Au cours du vol de Dublin à Rome, dans la soirée du 26 août, au terme du voyage en Irlande, le Pape a rencontré les journalistes à bord de l’avion. Nous publions la transcription des réponses du Pape et une synthèse des questions. Après l’introduction du directeur de la salle de presse du Saint-Siège, Greg Burke, le Pape a voulu «remercier, parce que si moi, je suis fatigué, je pense à vous, avec tout le travail que vous avez... Je vous remercie beaucoup pour  votre effort, pour votre travail. Merci beaucoup».

[Tony Connelly, RTV (Radio Tv Irlande)] Samedi, vous avez parlé de la rencontre que vous avez eue avec le ministre pour l’enfance; vous avez dit combien vous avez été touché par ce que vous a dit cette dame sur les foyers pour les mères et les enfants. Que vous a-t-elle dit exactement? Et avez-vous été si frappé parce que c’était la première fois que vous entendiez parler de ces foyers?

==*==

◆ ÉNONCÉ DU PROBLÈME ◆
Retapez le passage sélectionné en entier, sans y changer quoi que ce soit, s'il vous plaît. Les items proviennent d'une source différente.

==*==

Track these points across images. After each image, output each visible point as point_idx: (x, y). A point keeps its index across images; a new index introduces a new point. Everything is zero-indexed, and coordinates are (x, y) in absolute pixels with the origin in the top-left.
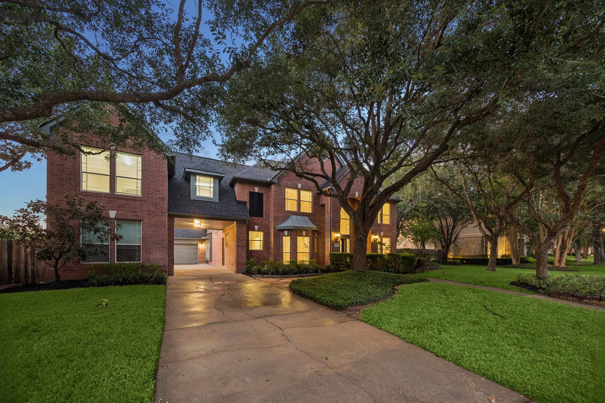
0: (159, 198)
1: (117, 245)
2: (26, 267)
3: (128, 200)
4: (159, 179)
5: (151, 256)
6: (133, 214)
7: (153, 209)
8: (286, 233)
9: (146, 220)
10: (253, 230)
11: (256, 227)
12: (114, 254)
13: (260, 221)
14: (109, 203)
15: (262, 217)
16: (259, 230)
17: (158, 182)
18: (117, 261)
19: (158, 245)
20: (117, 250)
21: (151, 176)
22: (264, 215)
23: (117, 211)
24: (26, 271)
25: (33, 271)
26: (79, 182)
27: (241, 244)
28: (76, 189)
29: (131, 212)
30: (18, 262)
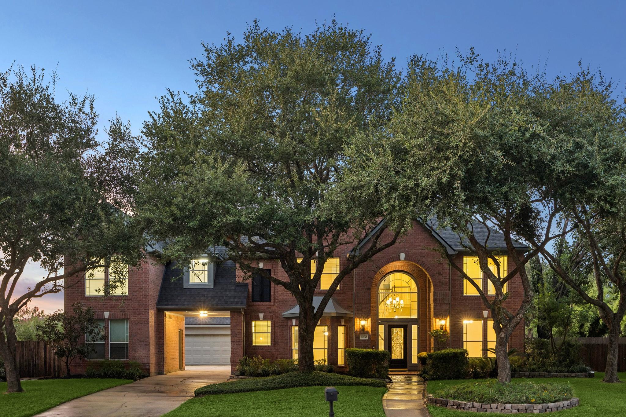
0: (142, 295)
1: (111, 344)
2: (54, 363)
3: (117, 300)
4: (143, 276)
5: (137, 354)
6: (121, 313)
7: (138, 307)
8: (294, 322)
9: (132, 318)
10: (258, 319)
11: (261, 315)
12: (108, 352)
13: (266, 307)
14: (104, 304)
15: (270, 301)
16: (264, 319)
17: (141, 279)
18: (111, 358)
19: (142, 343)
20: (111, 348)
21: (136, 274)
22: (272, 297)
23: (110, 311)
24: (54, 366)
25: (58, 366)
26: (84, 289)
27: (236, 339)
28: (82, 296)
29: (120, 311)
30: (50, 359)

==*==

◆ RÉPONSE RÉDIGÉE ◆
Au cours du vol de Dublin à Rome, dans la soirée du 26 août, au terme du voyage en Irlande, le Pape a rencontré les journalistes à bord de l’avion. Nous publions la transcription des réponses du Pape et une synthèse des questions. Après l’introduction du directeur de la salle de presse du Saint-Siège, Greg Burke, le Pape a voulu «remercier, parce que si moi, je suis fatigué, je pense à vous, avec tout le travail que vous avez... Je vous remercie beaucoup pour  votre effort, pour votre travail. Merci beaucoup».

[Tony Connelly, RTV (Radio Tv Irlande)] Samedi, vous avez parlé de la rencontre que vous avez eue avec le ministre pour l’enfance; vous avez dit combien vous avez été touché par ce que vous a dit cette dame sur les foyers pour les mères et les enfants. Que vous a-t-elle dit exactement? Et avez-vous été si frappé parce que c’était la première fois que vous entendiez parler de ces foyers?